Kennedy directs John Jay’s National Network for Safe Communities, which helps cities organize call-in interventions. He also devised Boston’s original Operation Ceasefire with economist Anne Piehl, now at Rutgers University in New Brunswick, N.J.
Chicago call-ins recruited young men from some of the toughest, most violent groups in the country at a time when rates of gun killings and injuries were high, Kennedy observes. “Small effects of gun violence interventions designed to influence people not directly touched by those interventions really matter.” Aside from reducing gun violence, such programs tend to result in lower arrest and imprisonment rates and improved relations between police and poor communities, Kennedy says.
Wood and Papachristos’ results also highlight the huge financial impact of even modest reductions in gun violence, says criminologist Anthony Braga of Northeastern University in Boston.

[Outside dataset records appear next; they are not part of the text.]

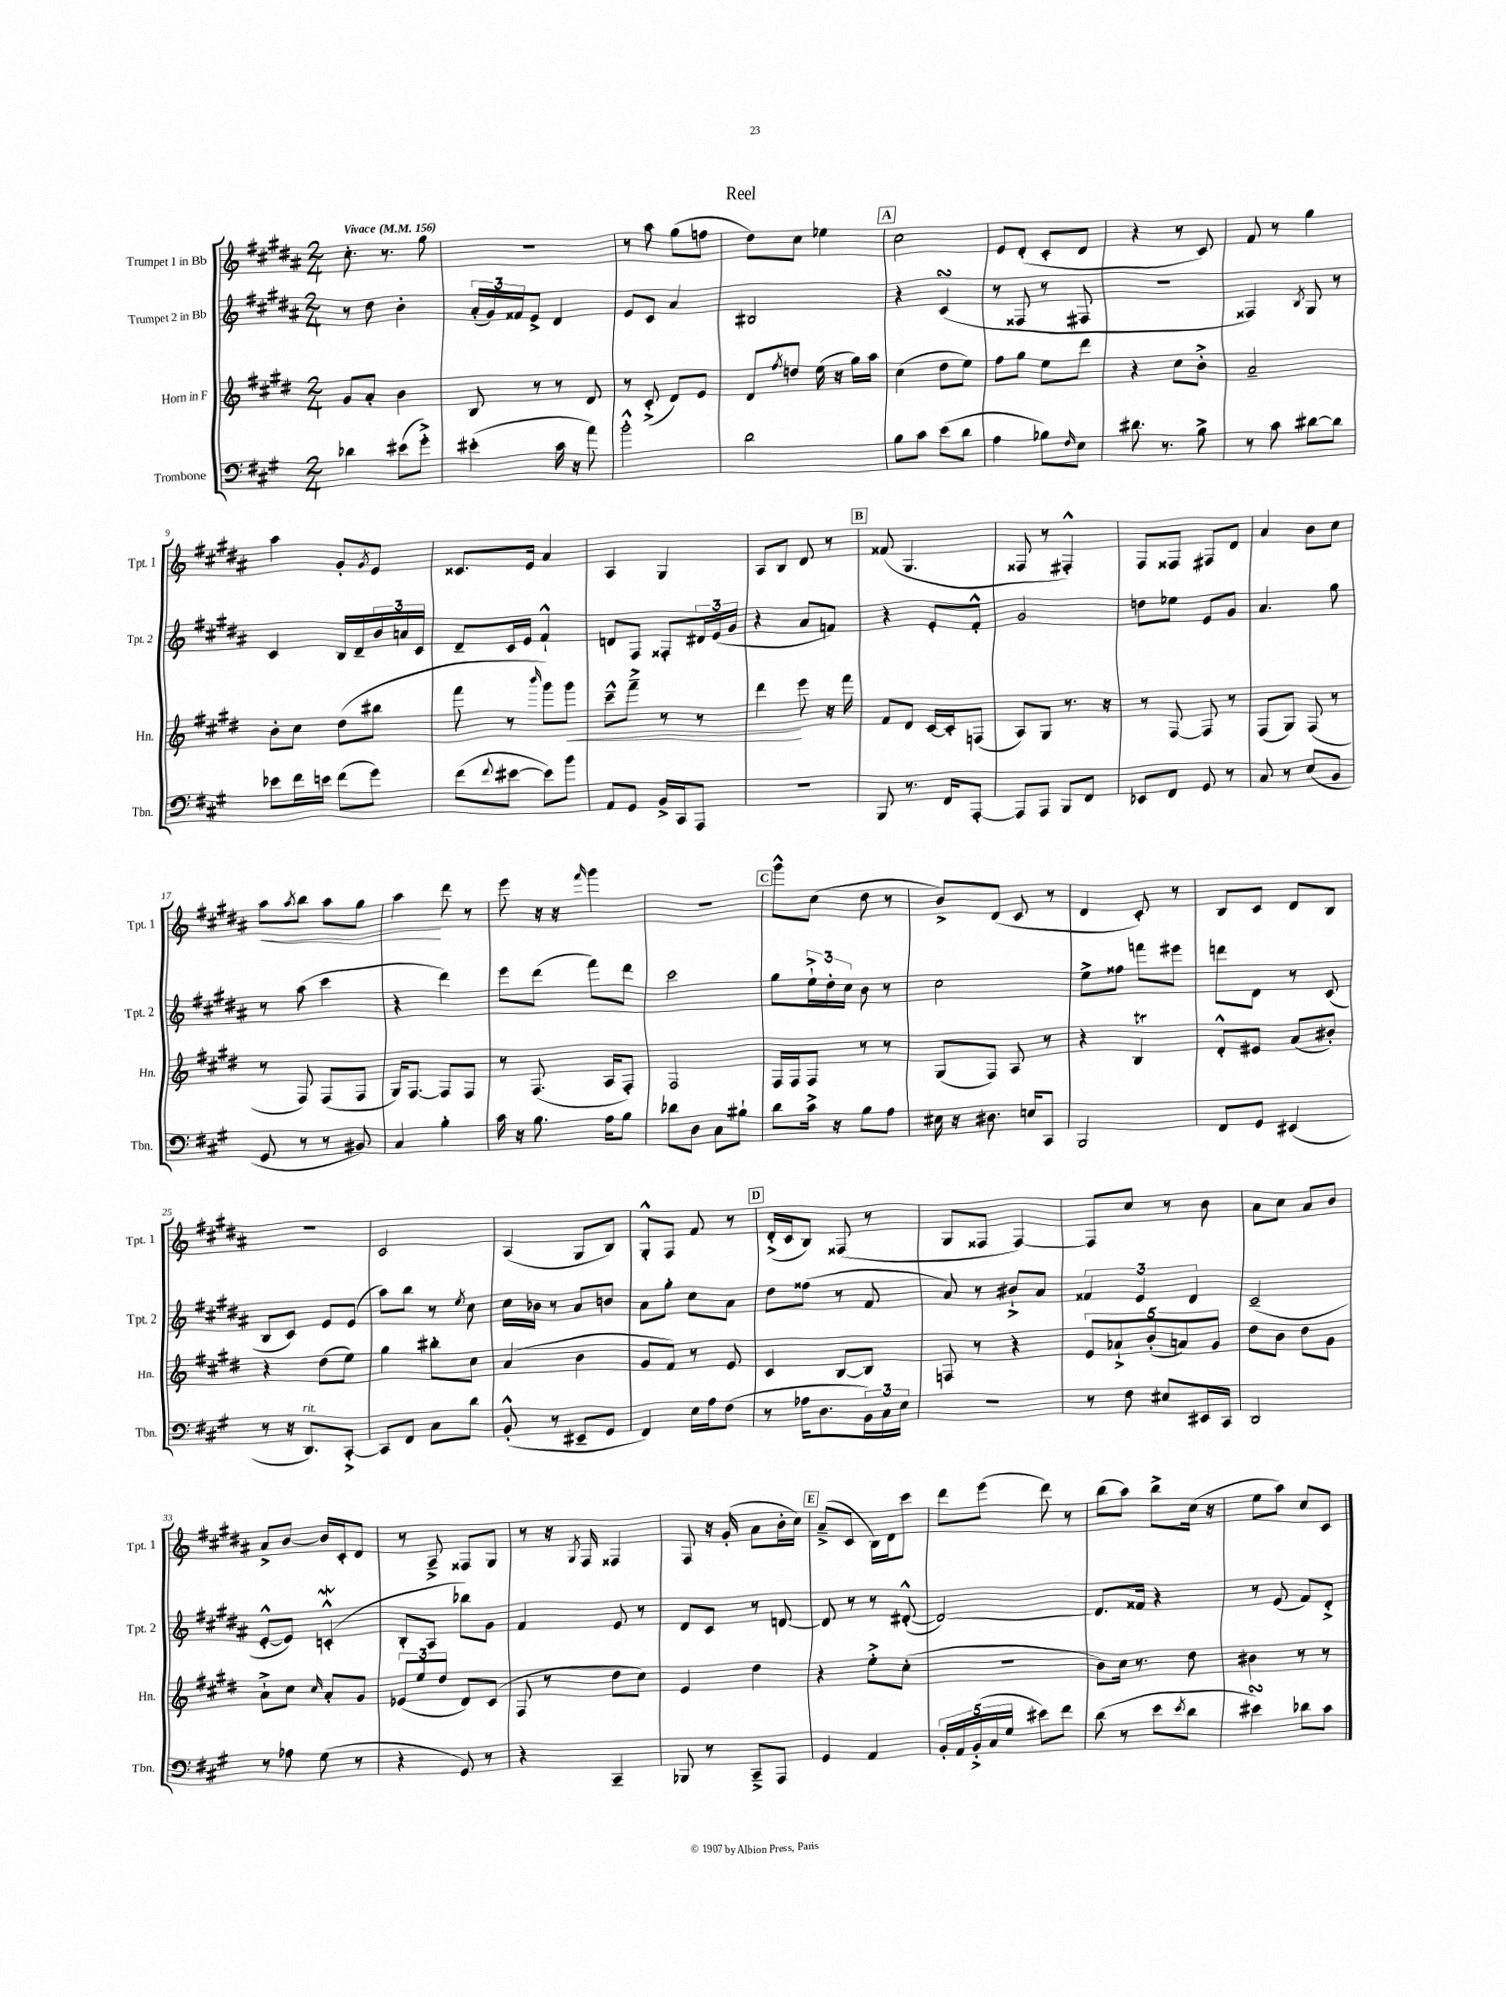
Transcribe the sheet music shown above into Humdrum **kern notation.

**kern	**kern	**dynam	**kern	**kern	**dynam
*part4	*part3	*part3	*part2	*part1	*part1
*staff4	*staff3	*staff3	*staff2	*staff1	*staff1
*I"Trombone	*I"Horn in F	*	*I"Trumpet 2 in Bb	*I"Trumpet 1 in Bb	*
*I'Tbn.	*I'Hn.	*	*I'Tpt. 2	*I'Tpt. 1	*
*clefF4	*clefG2	*	*clefG2	*clefG2	*
*k[f#c#g#]	*k[f#c#g#d#]	*	*k[f#c#g#d#a#]	*k[f#c#g#d#a#]	*
*M2/4	*M2/4	*	*M2/4	*M2/4	*
*MM156	*MM156	*	*MM156	*MM156	*
=1	=1	=1	=1	=1	=1
!	!	!	!	!LO:TX:a:B:t=Vivace	!
4d-X\	8g#/L	.	8r	8.cc#'\	.
.	8a'/J	.	8dd#\	.	.
.	.	.	.	8.r	.
(8e#X\L	4b\	.	4b'\	.	.
8g#'^\J)	.	.	.	8gg#\	.
=2	=2	=2	=2	=2	=2
(4e#X'\	8B/	.	(24a#'/LL	2r	.
.	.	.	24g#/)	.	.
.	.	.	24f##X/J	.	.
.	8r	.	8e^/J	.	.
16c#\	8r	.	4d#/	.	.
16r	.	.	.	.	.
8a\)	8d#/	.	.	.	.
=3	=3	=3	=3	=3	=3
2b'^^\	8r	.	8e/L	8r	.
.	(8c#'^/	.	8c#/J	8aa#\	.
.	8d#/L)	.	4a#/	(8gg#\L	.
.	8e/J	.	.	8ffn\J	.
=4	=4	=4	=4	=4	=4
2d\	8d#/L	.	2B#X/	8dd#\L)	.
.	8qff#/	.	.	.	.
.	8ddn/J	.	.	8cc#\J	.
.	(16ee\	.	.	4ee-X\	.
.	16r	.	.	.	.
.	16gg#\LL)	.	.	.	.
.	16aa\JJ	.	.	.	.
!!LO:REH:place=s1:t=A
=5	=5	=5	=5	=5	=5
8B\L	(4cc#\	.	4r	2cc#\	.
8c#\J	.	.	.	.	.
(8e\L	8dd#\L	.	(4c#sSSS/	.	.
8d\J	8ee\J)	.	.	.	.
=6	=6	=6	=6	=6	=6
4A\	8ff#\L	.	8r	8e/L	.
.	8gg#\J	.	8F##X/	(8d#'/J	.
8B-X\L)	8ee\L	.	8r	8c#'/L	.
16qqF#/	.	.	.	.	.
8E\J	8ddd#\J	.	8F#X/	8d#/J	.
=7	=7	=7	=7	=7	=7
8.d#X\	4r	.	2r	4r	.
8.r	.	.	.	.	.
.	8cc#\L	.	.	8r	.
8B^\	8b'^\J	.	.	8c#/)	.
=8	=8	=8	=8	=8	=8
8r	2a~/	.	4F##X/)	8f#/	.
8c#\	.	.	.	8r	.
.	.	.	8qB/	.	.
[8d#X\L	.	.	8G#/	4gg#\	.
8d#\J]	.	.	8r	.	.
!!LO:LB:g=z
=9	=9	=9	=9	=9	=9
8e-X\L	8b'\L	.	4c#/	4aa#\	.
16f#\L	8cc#\J	.	.	.	.
16en\JJ	.	.	.	.	.
(8f#\L	(8dd#\L	.	16B/LL	8g#'/L	.
.	.	.	16d#~/	.	.
.	.	.	.	8qg#/	.
8g#\J)	8bb#X\J	.	24b/	8e/J	.
.	.	.	24an/	.	.
.	.	.	24c#/JJ	.	.
=10	=10	=10	=10	=10	=10
(8f#\L	8fff#\	.	8d#~/L	8.c##X/L	.
8qqf#/	.	.	.	.	.
[8e#X\J	8r	.	16c#/L	.	.
.	.	.	16e/JJ	16e/Jk	.
.	16qqbbb/	.	.	.	.
8e#\L])	8ggg#\L)	.	4f#`^^/	4a#/	.
!	!	!LO:HP:b	!	!	!
8b\J	8ggg#\J	<	.	.	.
=11	=11	=11	=11	=11	=11
8AA/L	8ccc#~^^\L	.	8dn/L	4A#/	.
8GG#/J	8fff#~^\J	.	8F#/J	.	.
16BB^/LL	8r	.	8F##X'/L	4G#/	.
16CC#/J	.	.	.	.	.
8AAA/J	8r	.	24d#X/L	.	.
.	.	.	(24e/	.	.
.	.	.	24g#/JJ	.	.
=12	=12	=12	=12	=12	=12
2r	4ddd#\	.	4r	8A#/L	.
.	.	.	.	8B/J	.
.	8eee\	[	8a#/L	8d#/	.
.	16r	.	8fn/J)	8r	.
.	16fff#\	.	.	.	.
!!LO:REH:place=s1:t=B
=13	=13	=13	=13	=13	=13
8BBB/	8f#/L	.	4r	(8f##X/	.
8.r	8d#/J	.	.	4.G#/	.
.	[16c#/LL	.	8e'/L	.	.
16FF#/KL	16c#'/J]	.	.	.	.
[8AAA'/J	(8Fn/J	.	8f#'^^/J	.	.
=14	=14	=14	=14	=14	=14
8AAA/L]	8A/L)	.	2g#/	8F##X/	.
8AAA/J	8G#/J	.	.	8r	.
8BBB/L	8.r	.	.	4F#X'^^/)	.
8FF#/J	.	.	.	.	.
.	16r	.	.	.	.
=15	=15	=15	=15	=15	=15
8EE-X/L	8r	.	8ddn\L	8F#/L	.
8FF#/J	[8F#/	.	8ee-X\J	8F##X/J	.
8GG#/	8F#/]	.	8e/L	8F#X/L	.
8r	8r	.	8g#/J	8d#/J	.
=16	=16	=16	=16	=16	=16
8C#/	(8F#/L	.	4.a#/	4a#/	.
8r	8G#/J)	.	.	.	.
(8E/L	(8F#/	.	.	8b\L	.
8BB/J	8r	.	8gg#\	8cc#\J	.
!!LO:LB:g=z
=17	=17	=17	=17	=17	=17
!	!	!	!	!	!LO:HP:b
8GG#/	8r	.	8r	8aa#\L	<
.	.	.	.	8qaa#/	.
8r	8F#/)	.	(8aa#\	8bb\J	.
8r	(8F#/L	.	4ccc#\	8aa#\L	.
8BB#X/)	8F#/J	.	.	8gg#\J	.
=18	=18	=18	=18	=18	=18
4C#/	16G#/KL)	.	4r	4aa#\	.
.	[8.F#/J	.	.	.	.
4B'\	8F#/L]	.	4ddd#\)	8ddd#\	[
.	8F#/J	.	.	8r	.
=19	=19	=19	=19	=19	=19
16c#\	8r	.	8eee\L	8eee\	.
16r	.	.	.	.	.
8.B\	(8.F#/	.	(8ddd#\J	16r	.
.	.	.	.	16r	.
.	.	.	.	16qqfff#/	.
.	.	.	8fff#\L)	4ggg#\	.
16A\KL	16A/KL	.	.	.	.
8B\J	8F#'/J)	.	8ddd#\J	.	.
=20	=20	=20	=20	=20	=20
8d-X\L	2F#/	.	2ccc#\	2r	.
8D\J	.	.	.	.	.
8C#\L	.	.	.	.	.
8B#X`\J	.	.	.	.	.
!!LO:REH:place=s1:t=C
=21	=21	=21	=21	=21	=21
8d\L	16F#/LL	.	8gg#\L	8ggg#^^\L	.
.	16F#/J	.	.	.	.
16c#^\Jk	8F#/J	.	24ee`^\L	(8cc#\J	.
.	.	.	24dd#'\	.	.
16r	.	.	.	.	.
.	.	.	24cc#\JJ	.	.
8B\L	8r	.	8b\	8dd#\	.
8A\J	8r	.	8r	8r	.
=22	=22	=22	=22	=22	=22
16E#X\	(8G#/L	.	2cc#\	8b^/L)	.
16r	.	.	.	.	.
8.D#X\	8F#/J)	.	.	(8d#/J	.
.	8A/	.	.	8c#/	.
16En/KL	.	.	.	.	.
8CC#/J	8r	.	.	8r	.
=23	=23	=23	=23	=23	=23
2BBB/	4r	.	8ee^\L	4d#/	.
.	.	.	8ff##X\J	.	.
.	4BT/	.	8fffn\L	8c#'/)	.
.	.	.	8eee#X\J	8r	.
=24	=24	=24	=24	=24	=24
8FF#/L	8d#'^^/L	.	8dddn\L	8B/L	.
8GG#/J	8e#X/J	.	8d#\J	8c#/J	.
(4EE#X/	(8a/L	.	8r	8d#/L	.
.	8b#X'/J)	.	(8c#/	8B/J	.
!!LO:LB:g=z
=25	=25	=25	=25	=25	=25
8r	4r	.	8B/L	2r	.
16r	.	.	8c#/J)	.	.
!LO:TX:a:i:t=rit.	!	!	!	!	!
8.DD/L)	.	.	.	.	.
.	(8dd#\L	.	8e/L	.	.
[8CC#'^/J	8ee\J)	.	(8e/J	.	.
=26	=26	=26	=26	=26	=26
8CC#/L]	4gg#\	.	8aa#\L)	2c#/	.
8FF#/J	.	.	8bb\J	.	.
8C#\L	8bb#X'\L	.	8r	.	.
.	.	.	8qee/	.	.
8d\J	8cc#\J	.	8cc#\	.	.
=27	=27	=27	=27	=27	=27
(8BB'^^/	(4a/	.	16cc#\LL	(4A#/	.
.	.	.	16b-X\JJ	.	.
8r	.	.	8r	.	.
8EE#X~/L	4b\	.	8a#/L	8G#/L	.
8GG#/J	.	.	8bn/J	8B/J)	.
=28	=28	=28	=28	=28	=28
4FF#/)	8g#/L	.	8a#\L	8G#'^^/L	.
.	8f#/J)	.	8gg#'\J	8F#/J	.
16E\LL	8r	.	8cc#\L	8f#/	.
16A\J	.	.	.	.	.
(8F#\J	8e/	.	8a#\J	8r	.
!!LO:REH:place=s1:t=D
=29	=29	=29	=29	=29	=29
8r	4c#/	.	8dd#\L	(16d#'^/LL	.
.	.	.	.	16c#/J	.
16A-X\KL	.	.	(8ff##X\J	8B/J)	.
8.D\	.	.	.	.	.
.	[8B/L	.	8r	(8F##X/	.
24BB\L)	8B/J]	.	8f#/	8r	.
24C#\	.	.	.	.	.
24E\JJ	.	.	.	.	.
=30	=30	=30	=30	=30	=30
2r	8Fn/	.	8a#/)	8G#/L	.
.	8r	.	8r	8F##X/J	.
.	4r	.	8b#X`^/L	[4F##/)	.
.	.	.	8a#/J	.	.
=31	=31	=31	=31	=31	=31
8r	10e/L	.	6f##X/	8F##/L]	.
.	10a-X`^/	.	.	.	.
8F#\	.	.	.	8cc#/J	.
.	.	.	6e/	.	.
.	(10b'/	.	.	.	.
8E#X/L	.	.	.	8r	.
.	10an/)	.	.	.	.
.	.	.	6d#/	.	.
16EE#X/L	.	.	.	8b\	.
.	10g#/J	.	.	.	.
16CC#/JJ	.	.	.	.	.
=32	=32	=32	=32	=32	=32
2DD/	8dd#\L	.	(2c#~/	8a#\L	.
.	8b\J	.	.	8cc#\J	.
.	8dd#\L	.	.	8a#/L	.
.	8g#\J	.	.	8b/J	.
!!LO:LB:g=z
=33	=33	=33	=33	=33	=33
8r	8a`^\L	.	[8e'^^/L	8a#^/L	.
8A-X\	8cc#\J	.	8e/J])	[8b/J	.
.	16qqcc#/	.	.	.	.
(8G#\	8a'/L	.	(4cnw'^^/	16b/LL]	.
.	.	.	.	16c#'/J	.
8r	8g#/J	.	.	8d#/J	.
=34	=34	=34	=34	=34	=34
4r	(12e-X/L	.	8B'/L	8r	.
.	12ee/	.	.	.	.
.	.	.	8A#/J	8A#~^/	.
.	12dd#/J	.	.	.	.
8GG#/)	8d#/L)	.	8bb-X\L)	8F##X/L	.
8r	(8c#/J	.	8g#\J	8G#/J	.
=35	=35	=35	=35	=35	=35
4r	8F#/	.	4f#/	8r	.
.	8r	.	.	16r	.
.	.	.	.	8qG#/	.
.	.	.	.	16F#/	.
4CC#~/	8dd#\L	.	8e/	4F##X/	.
.	8cc#\J)	.	8r	.	.
=36	=36	=36	=36	=36	=36
8BBB-X/	4e/	.	8d#/L	8F#/	.
8r	.	.	8c#/J	16r	.
.	.	.	.	(16g#'/	.
8CC#~^/L	4dd#\	.	8r	8a#\L	.
8AAA/J	.	.	[8dn/	16b'\L	.
.	.	.	.	16cc#\JJ)	.
!!LO:REH:place=s1:t=E
=37	=37	=37	=37	=37	=37
4GG#/	4r	.	8d/]	(8a#~^/L	.
.	.	.	8r	8c#/J	.
4AA/	8ee'^\L	.	8r	16B\LL)	.
.	.	.	.	16d#\J	.
.	(8cc#'\J	.	([8d#X'^^/	8ccc#\J	.
=38	=38	=38	=38	=38	=38
20BB'/LL	2r	.	2d#/_)	8ddd#\L	.
20AA/	.	.	.	.	.
(20BB'^/	.	.	.	.	.
.	.	.	.	(8eee\J	.
20C#/	.	.	.	.	.
20G#/JJ	.	.	.	.	.
8e#X\L)	.	.	.	8ddd#\)	.
8f#\J	.	.	.	8r	.
=39	=39	=39	=39	=39	=39
(8d\	8b\L)	.	8.d#/L]	(8bb\L	.
8r	16cc#\Jk	.	.	8aa#\J)	.
.	8.r	.	16f##X/Jk	.	.
8e\L	.	.	4r	8bb^\L	.
8qe/	.	.	.	.	.
8d\J	8dd#\	.	.	(16cc#\Jk	.
.	.	.	.	16r	.
=40	=40	=40	=40	=40	=40
4e#XsSsS\)	4b#X\	.	8r	8ee\L	.
.	.	.	(8e/	8aa#\J)	.
8d-X\L	8r	.	8f#/L)	8cc#/L	.
8c#\J	8r	.	8d#'^/J	8c#/J	.
==	==	==	==	==	==
*-	*-	*-	*-	*-	*-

Using a cost-of-crime calculator developed by the RAND Corporation, a research institution based in Santa Monica, Calif., Braga estimates that preventing 98 shootings over two years in Chicago saved around $178 million in medical bills and other costs associated with gun homicides and injuries. His estimate was guided by previous data indicating that about one of every five shootings is fatal.
Retaliation shootings decline as fewer people get shot, a trend not included in cost-saving estimates, says Braga, who participated in Boston’s Operation Ceasefire project as a Rutgers graduate student.
Braga plans to examine trends in shootings among gang members in Oakland, Calif., who attended call-ins between 2013 and 2017, as well among those men’s allies and rivals.
Culture change
Back in Chicago, Lance Williams sees gun violence prevention programs as a partial fix for a bigger problem. A largely white research community needs to work with African-Americans in impoverished, violent neighborhoods on strategies to reduce joblessness, rebuild communities and provide legitimate opportunities for youth, he says.
Isolated from mainstream society, young black men in neighborhood cliques organize their identities around a hair-trigger sensitivity to any signs of disrespect from others. Feuds easily erupt and intensify via threats and boasts posted on social media sites, where rap videos that celebrate revenge shootings are popular. Young men caught up in this violent lifestyle have typically experienced many traumatic events since early childhood, from suffering physical abuse at home to witnessing shootings on the streets (SN:8/9/19). Most skip high school and enter young adulthood with no designs on legal employment. Even if one of these men got a job, Williams says, virtually anything a boss told him to do would be viewed as a violence-provoking insult.
“A cultural intervention is needed to rebuild how these men see themselves and the world,” Williams says.
Public outrage over the loss of young men like 051 Melly in the nation’s inner cities, comparable to that expressed over mass public shootings, might get the preventive ball rolling. Williams anxiously awaits that day.